== DIRECTIONS ==
Resume the passage comparing the company's results for the first six months of 1997 and 1996, starting after its final sentence.

== PAGE EXTRACT ==
SIX MONTHS ENDED JUNE 30, 1997 COMPARED WITH SIX MONTHS ENDED JUNE 30, 1996
The Company reported net income applicable to common stock of $7.1 million, or
$0.29 per share, for the six months ended June 30, 1997, versus net income of
$5.1 million, or $0.29 per share, for the same period last year. For the six
months ended June 30, 1997, operating income of $12.1 million was $2.0 million,
or 20%, higher than the comparable 1996 period.
Revenues for the six months ended June 30, 1997 of $75.1 million were $11.7
million, or 18.5%, higher than the same period last year. The increase in
revenues was due primarily to higher revenues from workflow/collision estimating
software seats, TOTAL LOSS valuation services and ACCESS claims services.
Workflow/collision estimating software seat revenues increased due to an
increase in the number of seats
8
<PAGE>
in both the autobody and insurance markets. The increase in Total Loss valuation
services revenues was due to higher transaction volume that resulted from
product enhancements. ACCESS claims services increased primarily as a result of
higher transaction volume.
Production and customer support increased from $15.5 million, or 24.5% of
revenues, to $17.0 million, or 22.7% of revenues. The increase in dollars was
attributable primarily to an increase in productive and customer support
capacity following an increase in workflow/collision estimating seat
implementations. The decline as a percentage of revenue was primarily due to the
leveraging of costs against a higher revenue base. Commission, royalties and
licenses increased from $6.7 million, or 10.5% of revenues, to $8.8 million, or
11.7% of revenues. The increase in dollars and as a percent of revenues was due
primarily to higher revenues from PATHWAYS workflow estimating seats and
autobody collision estimating seats, which generate both a commission and a data
royalty. Selling, general and administrative increased from $19.0 million, or
30.1% of revenues, to $24.3 million, or 32.3% of revenues. The increase in
dollars and as a percentage of revenue was due primarily to an increase in the
resources committed to selling both workflow/collision estimating and
consultative services, efforts to build and upgrade internal systems, and, in
the comparable 1996 period, constraints imposed on operating expenditures due to
principal payment obligations and restrictive covenants attributable to the
Company's previous commercial bank credit facility. Depreciation and
amortization decreased from $4.0 million, or 6.3% of revenues, to $3.7 million,
or 4.9% of revenues. The decrease in dollars relates primarily to expiration, as
of March 31, 1996, of purchased software amortization associated with the
Company's acquisition of its former partner's interest in CCC Development
Company, the joint venture that initially developed the Company's EZEST
collision estimating software. This reduction was partially offset by higher
capital expenditures for internal systems, primarily expenditures for product
engineering and customer support. Product development and programming increased
from $8.1 million, or 12.8% of revenues, to $9.2 million, or 12.3% of revenues.

== DATA ==
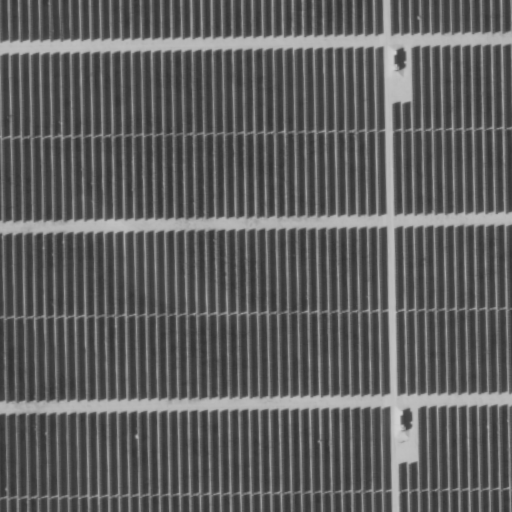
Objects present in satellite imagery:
road: (478, 51)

== RESULT FOR THIS TASK ==
The dollar increase was due primarily to an increased allocation of Company
resources to product development and wage pressure associated with retaining
software engineers.
Interest expense declined $1.9 million to $72 thousand due to repayments of
long-term debt and contract funding amortization, including repayments following
the Company's 1996 initial public offering of common stock. Income taxes for the
six months ended June 30, 1997 increased from $1.7 million, or 20.0% of income
before taxes, to $5.3 million, or 42.1% of income before taxes. The increase
was attributable to higher pretax income and the release of certain deferred
income tax valuation allowances in the same period last year.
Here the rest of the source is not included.